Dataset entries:
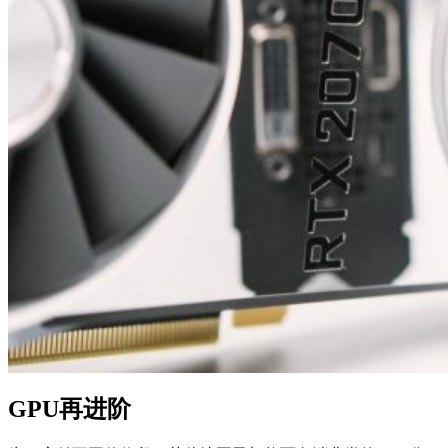
GPU再进阶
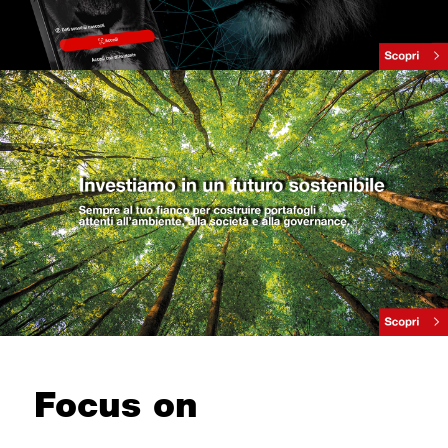
Focus on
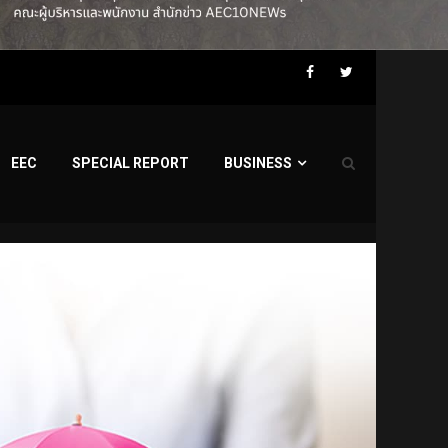
Facebook
Twitter
EEC
SPECIAL REPORT
BUSINESS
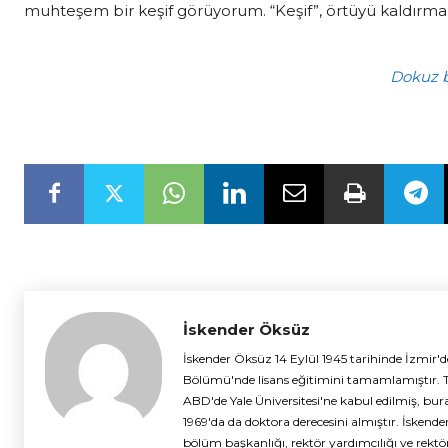
muhteşem bir keşif görüyorum. “Keşif”, örtüyü kaldırm
Dokuz b
İskender Öksüz
İskender Öksüz 14 Eylül 1945 tarihinde İzmir'd
Bölümü'nde lisans eğitimini tamamlamıştır. 
ABD'de Yale Üniversitesi'ne kabul edilmiş, bu
1969'da da doktora derecesini almıştır. İskend
bölüm başkanlığı, rektör yardımcılığı ve rektör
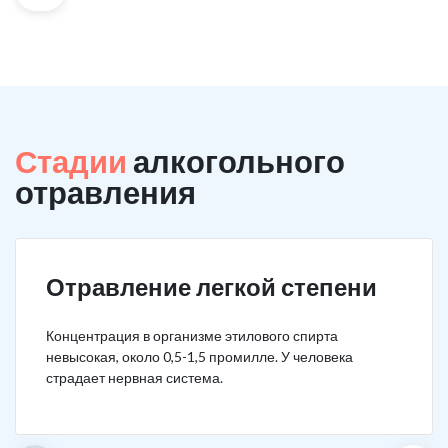
Стадии
алкогольного
отравления
Отравление легкой степени
Концентрация в организме этилового спирта
невысокая, около 0,5-1,5 промилле. У человека
страдает нервная система.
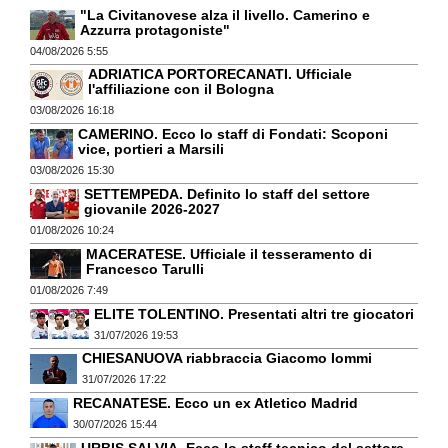
"La Civitanovese alza il livello. Camerino e
Azzurra protagoniste"
04/08/2026 5:55
ADRIATICA PORTORECANATI. Ufficiale
l'affiliazione con il Bologna
03/08/2026 16:18
CAMERINO. Ecco lo staff di Fondati: Scoponi
vice, portieri a Marsili
03/08/2026 15:30
SETTEMPEDA. Definito lo staff del settore
giovanile 2026-2027
01/08/2026 10:24
MACERATESE. Ufficiale il tesseramento di
Francesco Tarulli
01/08/2026 7:49
ELITE TOLENTINO. Presentati altri tre giocatori
31/07/2026 19:53
CHIESANUOVA riabbraccia Giacomo Iommi
31/07/2026 17:22
RECANATESE. Ecco un ex Atletico Madrid
30/07/2026 15:44
URBIS SALVIA. Ecco lo staff tecnico del settore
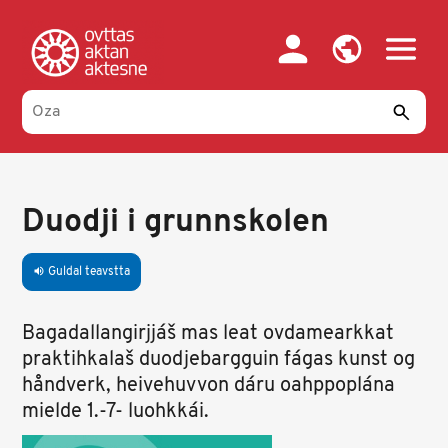
Skip
to
main
content
Duodji i grunnskolen
Guldal teavstta
volume_up
Bagadallangirjjáš mas leat ovdamearkkat
praktihkalaš duodjebargguin fágas kunst og
håndverk, heivehuvvon dáru oahppoplána
mielde 1.-7- luohkkái.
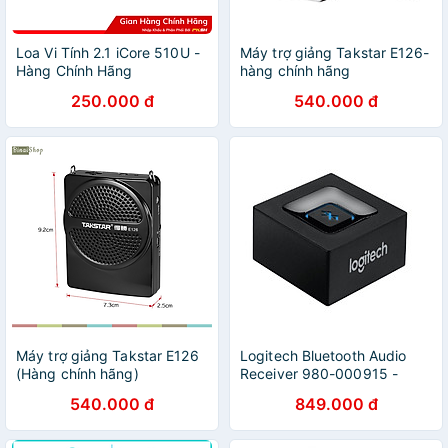
Loa Vi Tính 2.1 iCore 510U -
Máy trợ giảng Takstar E126-
Hàng Chính Hãng
hàng chính hãng
250.000 đ
540.000 đ
Máy trợ giảng Takstar E126
Logitech Bluetooth Audio
(Hàng chính hãng)
Receiver 980-000915 -
Hàng chính hãng
540.000 đ
849.000 đ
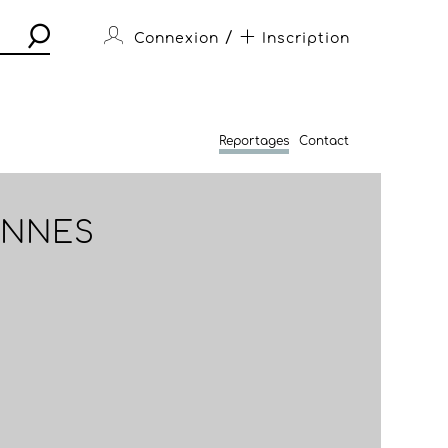
/
Connexion
Inscription
Reportages
Contact
ENNES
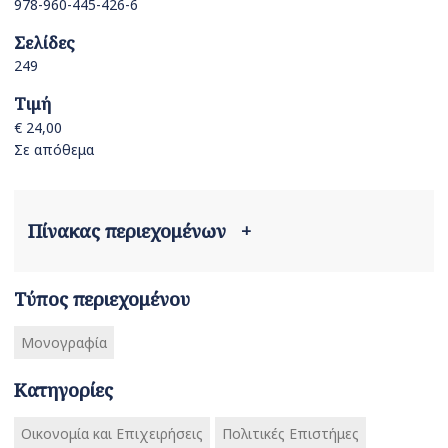
978-960-445-426-6
Σελίδες
249
Τιμή
€ 24,00
Σε απόθεμα
Πίνακας περιεχομένων
+
Τύπος περιεχομένου
Μονογραφία
Κατηγορίες
Οικονομία και Επιχειρήσεις
Πολιτικές Επιστήμες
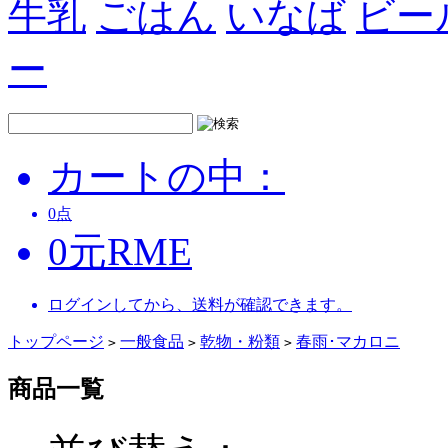
牛乳
ごはん
いなば
ビー
ー
カートの中：
0
点
0
元
RME
ログインしてから、送料が確認できます。
トップページ
一般食品
乾物・粉類
春雨･マカロニ
>
>
>
商品一覧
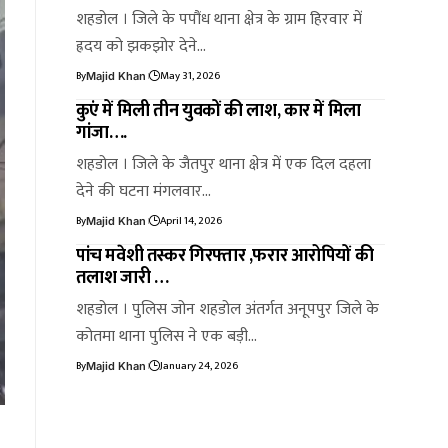
शहडोल । जिले के पपौंध थाना क्षेत्र के ग्राम हिरवार में
ह्रदय को झकझोर देने…
By
May 31, 2026
Majid Khan
कुएं में मिली तीन युवकों की लाश, कार में मिला
गांजा….
शहडोल । जिले के जैतपुर थाना क्षेत्र में एक दिल दहला
देने की घटना मंगलवार…
By
April 14, 2026
Majid Khan
पांच मवेशी तस्कर गिरफ्तार ,फरार आरोपियों की
तलाश जारी …
शहडोल । पुलिस जोन शहडोल अंतर्गत अनूपपुर जिले के
कोतमा थाना पुलिस ने एक बड़ी…
By
January 24, 2026
Majid Khan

→ THE TASK: Rewrite the text of all the records above, replacing "Majid Khan" with "M. Khan" and keeping everything else unchanged. Leave out the picture markers.

→ RESULT OF THIS TASK:
GPU再进阶
Focus on
Facebook
Twitter
EEC
SPECIAL REPORT
BUSINESS
muhteşem bir keşif görüyorum. “Keşif”, örtüyü kaldırm
Dokuz b
İskender Öksüz
İskender Öksüz 14 Eylül 1945 tarihinde İzmir'd
Bölümü'nde lisans eğitimini tamamlamıştır. 
ABD'de Yale Üniversitesi'ne kabul edilmiş, bu
1969'da da doktora derecesini almıştır. İskend
bölüm başkanlığı, rektör yardımcılığı ve rektör
Стадии
алкогольного
отравления
Отравление легкой степени
Концентрация в организме этилового спирта
невысокая, около 0,5-1,5 промилле. У человека
страдает нервная система.
"La Civitanovese alza il livello. Camerino e
Azzurra protagoniste"
04/08/2026 5:55
ADRIATICA PORTORECANATI. Ufficiale
l'affiliazione con il Bologna
03/08/2026 16:18
CAMERINO. Ecco lo staff di Fondati: Scoponi
vice, portieri a Marsili
03/08/2026 15:30
SETTEMPEDA. Definito lo staff del settore
giovanile 2026-2027
01/08/2026 10:24
MACERATESE. Ufficiale il tesseramento di
Francesco Tarulli
01/08/2026 7:49
ELITE TOLENTINO. Presentati altri tre giocatori
31/07/2026 19:53
CHIESANUOVA riabbraccia Giacomo Iommi
31/07/2026 17:22
RECANATESE. Ecco un ex Atletico Madrid
30/07/2026 15:44
URBIS SALVIA. Ecco lo staff tecnico del settore
Skip
to
main
content
Duodji i grunnskolen
Guldal teavstta
volume_up
Bagadallangirjjáš mas leat ovdamearkkat
praktihkalaš duodjebargguin fágas kunst og
håndverk, heivehuvvon dáru oahppoplána
mielde 1.-7- luohkkái.
Loa Vi Tính 2.1 iCore 510U -
Máy trợ giảng Takstar E126-
Hàng Chính Hãng
hàng chính hãng
250.000 đ
540.000 đ
Máy trợ giảng Takstar E126
Logitech Bluetooth Audio
(Hàng chính hãng)
Receiver 980-000915 -
Hàng chính hãng
540.000 đ
849.000 đ
/
Connexion
Inscription
Reportages
Contact
ENNES
978-960-445-426-6
Σελίδες
249
Τιμή
€ 24,00
Σε απόθεμα
Πίνακας περιεχομένων
+
Τύπος περιεχομένου
Μονογραφία
Κατηγορίες
Οικονομία και Επιχειρήσεις
Πολιτικές Επιστήμες
牛乳
ごはん
いなば
ビー
ー
カートの中：
0
点
0
元
RME
ログインしてから、送料が確認できます。
トップページ
一般食品
乾物・粉類
春雨･マカロニ
>
>
>
商品一覧
शहडोल । जिले के पपौंध थाना क्षेत्र के ग्राम हिरवार में
ह्रदय को झकझोर देने…
By
May 31, 2026
M. Khan
कुएं में मिली तीन युवकों की लाश, कार में मिला
गांजा….
शहडोल । जिले के जैतपुर थाना क्षेत्र में एक दिल दहला
देने की घटना मंगलवार…
By
April 14, 2026
M. Khan
पांच मवेशी तस्कर गिरफ्तार ,फरार आरोपियों की
तलाश जारी …
शहडोल । पुलिस जोन शहडोल अंतर्गत अनूपपुर जिले के
कोतमा थाना पुलिस ने एक बड़ी…
By
January 24, 2026
M. Khan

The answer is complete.